Dave Murray, a spokesman for Snyder, confirmed that the filters, distributed by the Concerned Pastors for Social Action, came from a “corporate donor that does not wish to be recognized but cares deeply about the community.”
The donor “worked with the governor to provide 1,500 faucet filters to be distributed to city homes,” Murray said in an email.

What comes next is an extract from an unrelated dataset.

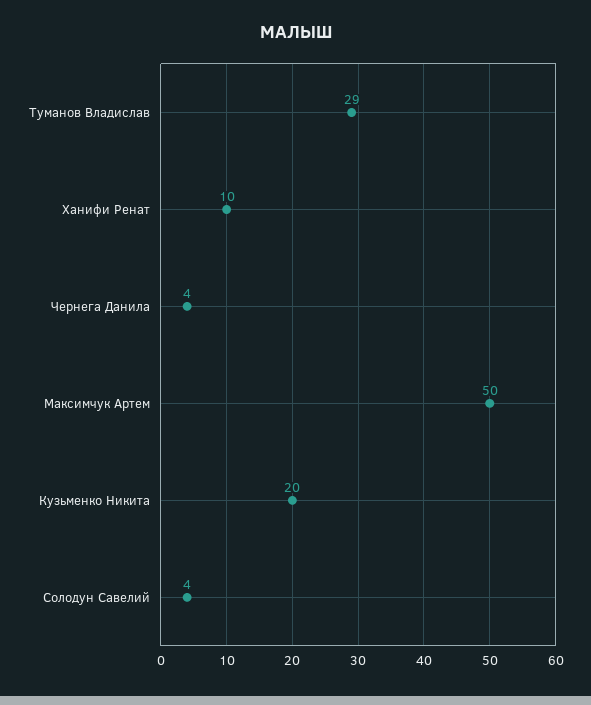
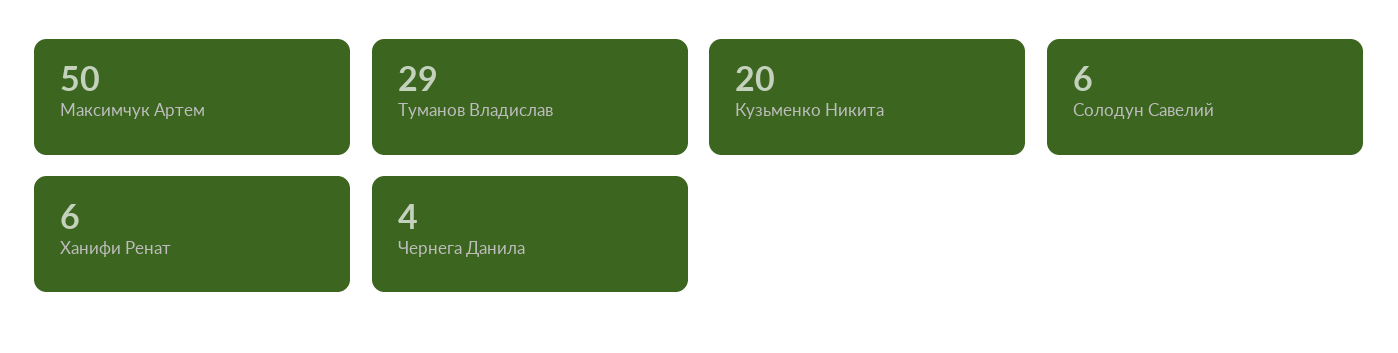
Ханифи Ренат: 10 -> 6
Солодун Савелий: 4 -> 6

The state’s involvement in the filter distribution was never publicized and pastors told The Flint Journal-MLive Tuesday, Sept. 29, that they were asked by staffers in the governor’s office not to speak about it.
[snip]
“Those filters came from the governor,” Poplar said. “The governor seems to be the one with the golden key” to make something happen, she said.
Pastors involved with the giveaway of the filters, which were designed to remove total trihalomethanes (TTHM) as well as lead from water, said they accepted the condition that they not discuss the state’s role in securing the equipment, said the Rev. Allen Overton.
Overton and the Rev. Alfred Harris said they thought the arrangement was odd, but did not want to jeopardize receiving the water filters, which Flint residents waited in line for and which were given away in just three hours.
Now, the most likely corporate donor, both because of its potential liability for the fouling of the Flint River and because it obviously was testing the water the city of Flint was releasing, would be GM. Though that doesn’t seem to match the redactions in the emails released earlier this week. (See PDF 65)
But I find it remarkable that the only time Snyder has actually asked any big money entities to donate in this affair was at a time when he was trying to make it all go away by shutting up the activists and leading a small portion of residents to feel better about the taste and appearance (though not necessarily the content) of their water.
That donation, like Snyder’s appeal for a sense of common good not backed by actual policy, was all show.